Um dos sócios da empresa MSM frisa que antes mesmo de se esgotar os prazos recursais como determina os processos licitatórios a empresa que foi declarada vencedora pela prefeitura já havia iniciado as obras.

“Nem sequer esperaram os prazos e os recursos que estavam sendo impetrados e as máquinas da empresa escolhida por eles já estavam trabalhando a todo vapor. Isso é no mínimo estranho”, diz.

A advogada Larissa Montilha aponta uma série de indícios de irregularidades no processo licitatório e diz que o recurso administrativo interposto não foi submetido à autoridade superior hierárquica, tendo sido decidido pelo próprio pregoeiro.

“Sem contar que eles fizeram exigência que não constava no edital.
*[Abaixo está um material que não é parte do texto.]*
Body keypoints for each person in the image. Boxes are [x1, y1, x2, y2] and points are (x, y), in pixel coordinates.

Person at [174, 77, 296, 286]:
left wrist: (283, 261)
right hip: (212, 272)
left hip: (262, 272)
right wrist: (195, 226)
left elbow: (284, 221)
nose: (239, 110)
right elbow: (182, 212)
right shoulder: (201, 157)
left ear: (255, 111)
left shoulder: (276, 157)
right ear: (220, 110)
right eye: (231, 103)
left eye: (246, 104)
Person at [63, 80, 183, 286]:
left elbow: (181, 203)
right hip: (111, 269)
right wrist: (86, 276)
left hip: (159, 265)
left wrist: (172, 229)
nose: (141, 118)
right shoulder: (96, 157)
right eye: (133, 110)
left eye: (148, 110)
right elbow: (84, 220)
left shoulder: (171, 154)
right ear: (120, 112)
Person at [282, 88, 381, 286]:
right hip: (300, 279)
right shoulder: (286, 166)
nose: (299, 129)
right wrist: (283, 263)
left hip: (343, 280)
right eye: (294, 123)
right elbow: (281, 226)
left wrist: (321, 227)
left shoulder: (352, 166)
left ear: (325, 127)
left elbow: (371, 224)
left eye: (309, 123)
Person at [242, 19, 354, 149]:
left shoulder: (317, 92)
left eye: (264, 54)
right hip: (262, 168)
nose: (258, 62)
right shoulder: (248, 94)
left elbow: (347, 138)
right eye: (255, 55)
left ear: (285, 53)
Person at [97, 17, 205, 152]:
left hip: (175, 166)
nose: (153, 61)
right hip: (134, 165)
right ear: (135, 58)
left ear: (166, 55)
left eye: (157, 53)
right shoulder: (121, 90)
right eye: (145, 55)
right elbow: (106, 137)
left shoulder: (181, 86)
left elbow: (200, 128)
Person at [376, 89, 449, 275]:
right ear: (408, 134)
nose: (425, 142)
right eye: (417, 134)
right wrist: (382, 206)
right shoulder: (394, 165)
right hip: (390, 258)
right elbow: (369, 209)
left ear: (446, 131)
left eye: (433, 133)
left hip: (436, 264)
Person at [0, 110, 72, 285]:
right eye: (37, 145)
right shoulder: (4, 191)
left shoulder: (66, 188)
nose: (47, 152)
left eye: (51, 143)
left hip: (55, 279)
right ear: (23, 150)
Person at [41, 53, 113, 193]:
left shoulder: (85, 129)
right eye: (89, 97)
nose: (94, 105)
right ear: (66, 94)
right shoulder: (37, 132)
Há indícios de que o edital foi modificado após a sessão de licitação”, diz.

Larissa Montilha diz que para além de defender os interesses comerciais da MSM corrigir falhas e vícios em licitações é algo bom para o próprio município de Tarauacá, pois quando se abre mão da rigidez do processo licitatório pode-se estar abrindo mão da competitividade e, consequentemente, do menor preço.

“Não respeitaram o prazo entre a publicação do aviso de licitação e a data de abertura da sessão e tudo isso contribui para que a competitividade seja restringida e, com isso, a administração não alcance o melhor preço”, diz.

A reportagem da Folha do Acre entrou em contato com representantes da Prefeitura de Tarauacá, mas não conseguiu contato com a gestora Marilete Vitorino.

A respeito das denúncias citadas na matéria, o pregoeiro Francisco Rodrigues Oliveira, afirmou que a licitação seguiu os padrões legais.

“Quanto a este fato o município aplicou ao certame licitatório todo o   regramento legal, inclusive este processo teve seu edital devidamente analisado pelo TCE/ AC antes da sessão julgamento, tendo seu aval para o prosseguimento. Depois de ajustadas as ressalvas impostas pelo próprio TCE, assim as demais questões serão apresentadas ao Judiciário com cópia inclusive de todo processo licitatório, cabendo o julgamento a eles. Estamos consciente que tudo fora feito com transparência e legalidade”, diz.